Is she reliable on theological issues? I realize that in some ways this question is problematic of itself. I don't want to get into the issue of "women teaching theology," but leaving that aside for the moment, who here has read her critiques of what is wrong with modern worship in the Evangelical church?


----------



## Pilgrim (Aug 23, 2013)

I think she is a Lutheran. Other than that, I can't say much as I haven't read her. But a lot of Reformed authors evidently have, with most of the comments I've seen being positive. John Frame expressed disagreement with her views in at least one of his worship books. That's not surprising as she is critical of "contemporary" worship.


----------



## Marrow Man (Aug 23, 2013)

I am the oddball. Most folks (even Reformed types) like her. She came and spoke when I was attending Erskine Seminary. I was not particularly impressed.


----------



## Broadus (Sep 12, 2013)

Marrow Man said:


> I am the oddball. Most folks (even Reformed types) like her. She came and spoke when I was attending Erskine Seminary. I was not particularly impressed.

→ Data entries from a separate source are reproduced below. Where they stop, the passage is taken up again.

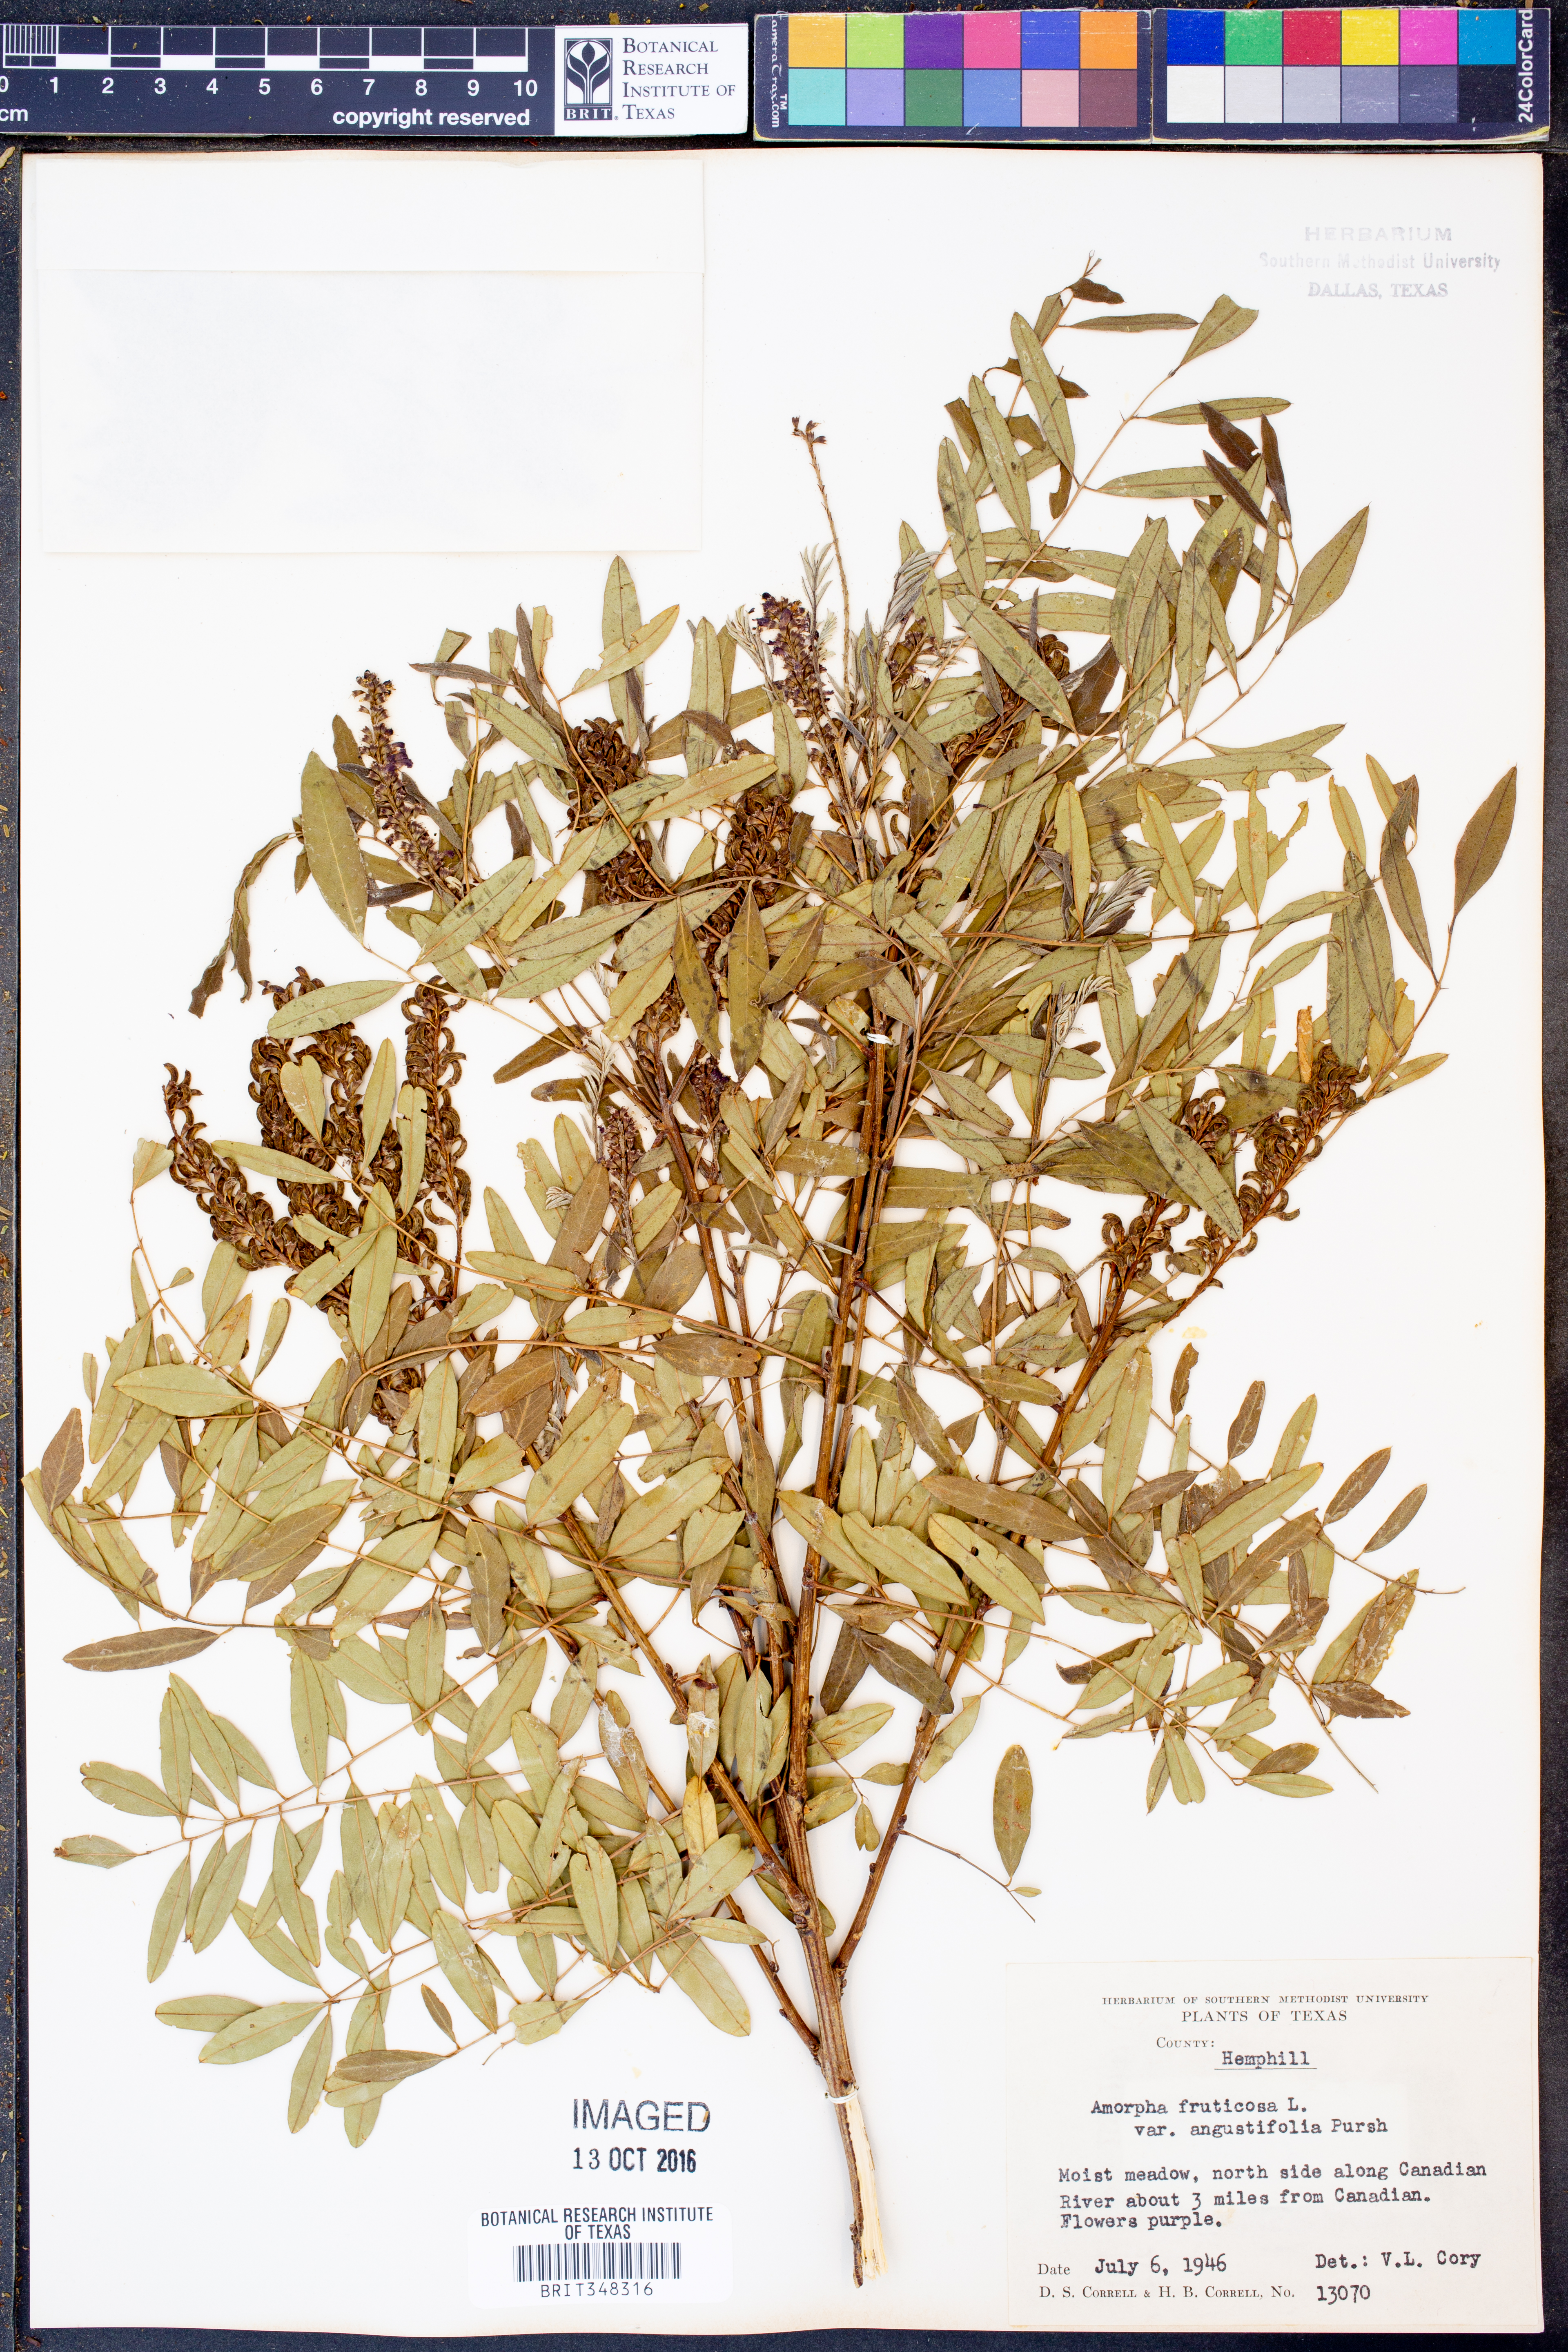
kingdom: Plantae
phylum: Tracheophyta
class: Magnoliopsida
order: Fabales
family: Fabaceae
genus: Amorpha
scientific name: Amorpha fruticosa
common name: False indigo
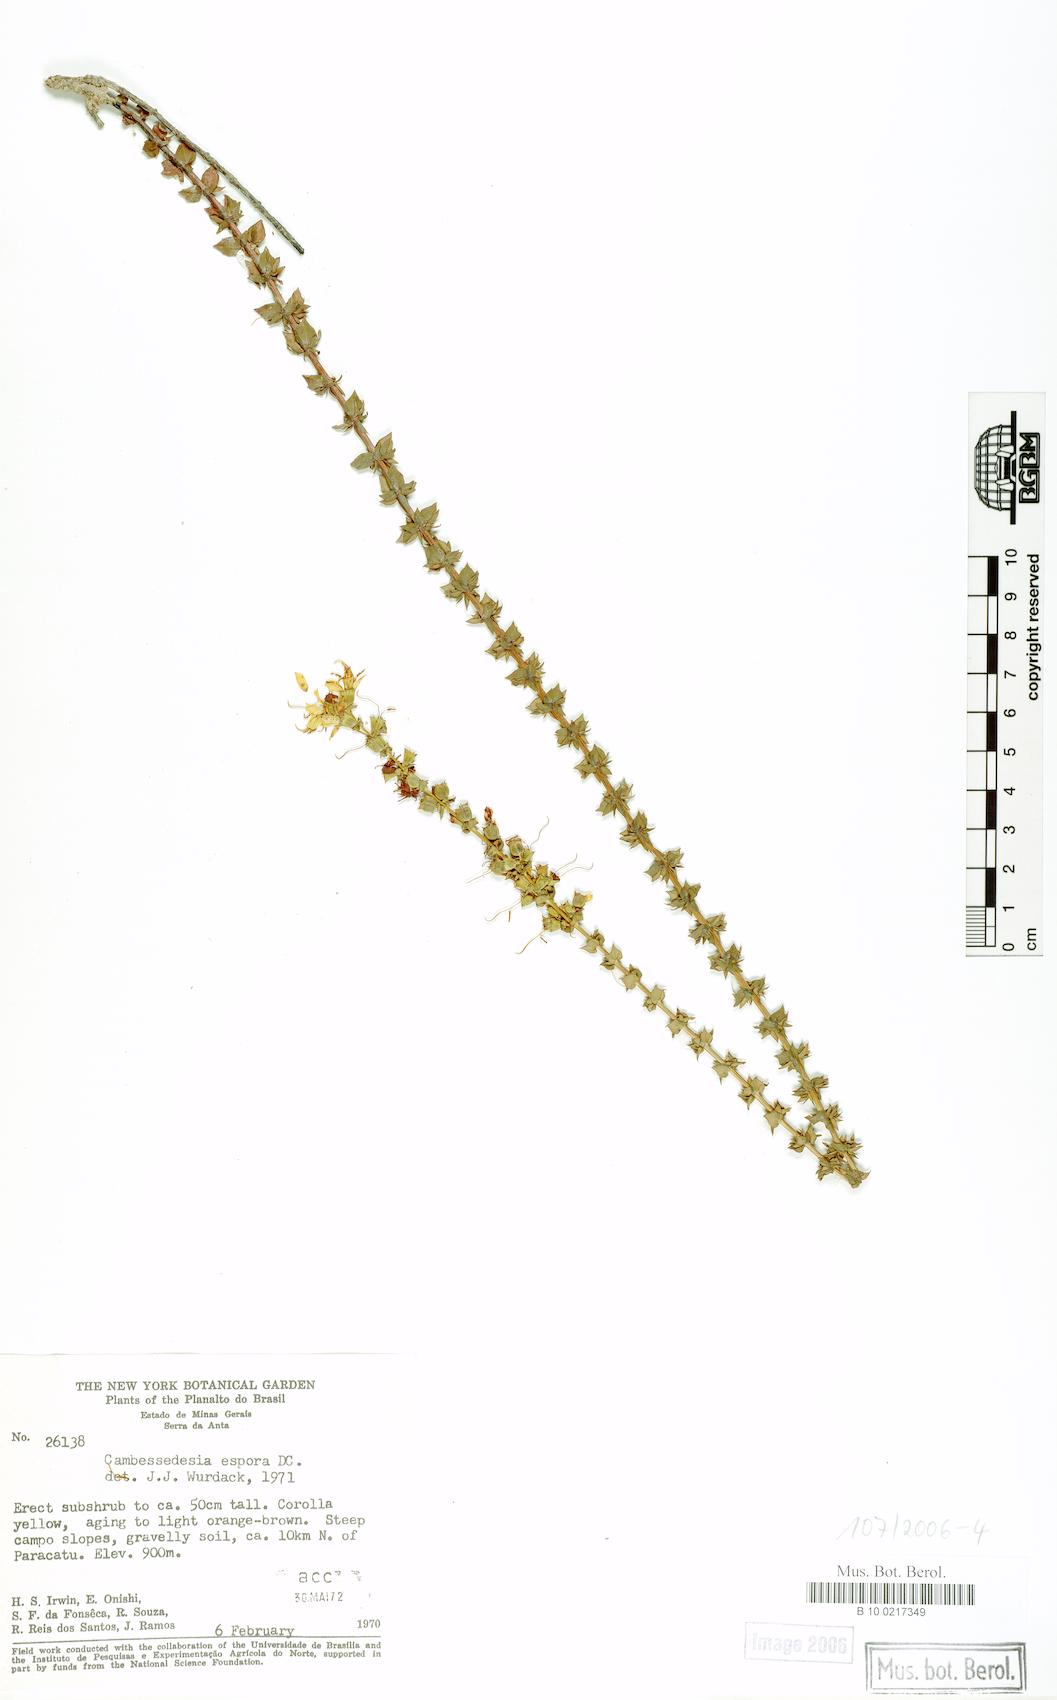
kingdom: Plantae
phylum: Tracheophyta
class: Magnoliopsida
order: Myrtales
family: Melastomataceae
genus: Cambessedesia
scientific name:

Tim, in what way were you not impressed? I don't have an informed opinion one way or the other, but I'm interested in your perspective.

Thanks.


----------



## Marrow Man (Sep 12, 2013)

Broadus said:


> Marrow Man said:
> 
> 
> > I am the oddball. Most folks (even Reformed types) like her. She came and spoke when I was attending Erskine Seminary. I was not particularly impressed.
> ...



That's a decade ago, so I don't remember the particulars -- just the sense of "I can't believe everyone is making a big deal about her." Part of it is the women teaching thing. Sorry if that isn't very helpful.


----------



## Broadus (Sep 12, 2013)

Marrow Man said:


> Broadus said:
> 
> 
> > Marrow Man said:
> ...



No, that's fine. About a decade ago, perhaps a year or two beyond that, is when I heard about her but haven't of late. Thanks.


----------



## jandrusk (Sep 12, 2013)

Cameronian said:


> Is she reliable on theological issues? I realize that in some ways this question is problematic of itself. I don't want to get into the issue of "women teaching theology," but leaving that aside for the moment, who here has read her critiques of what is wrong with modern worship in the Evangelical church?



I don't think you can really lay aside the "woman teaching theology" in the church as you would be negating the bible in doing so and any other discussion would be accepting the view that woman should/can teach theology, which would contradict Scripture.


----------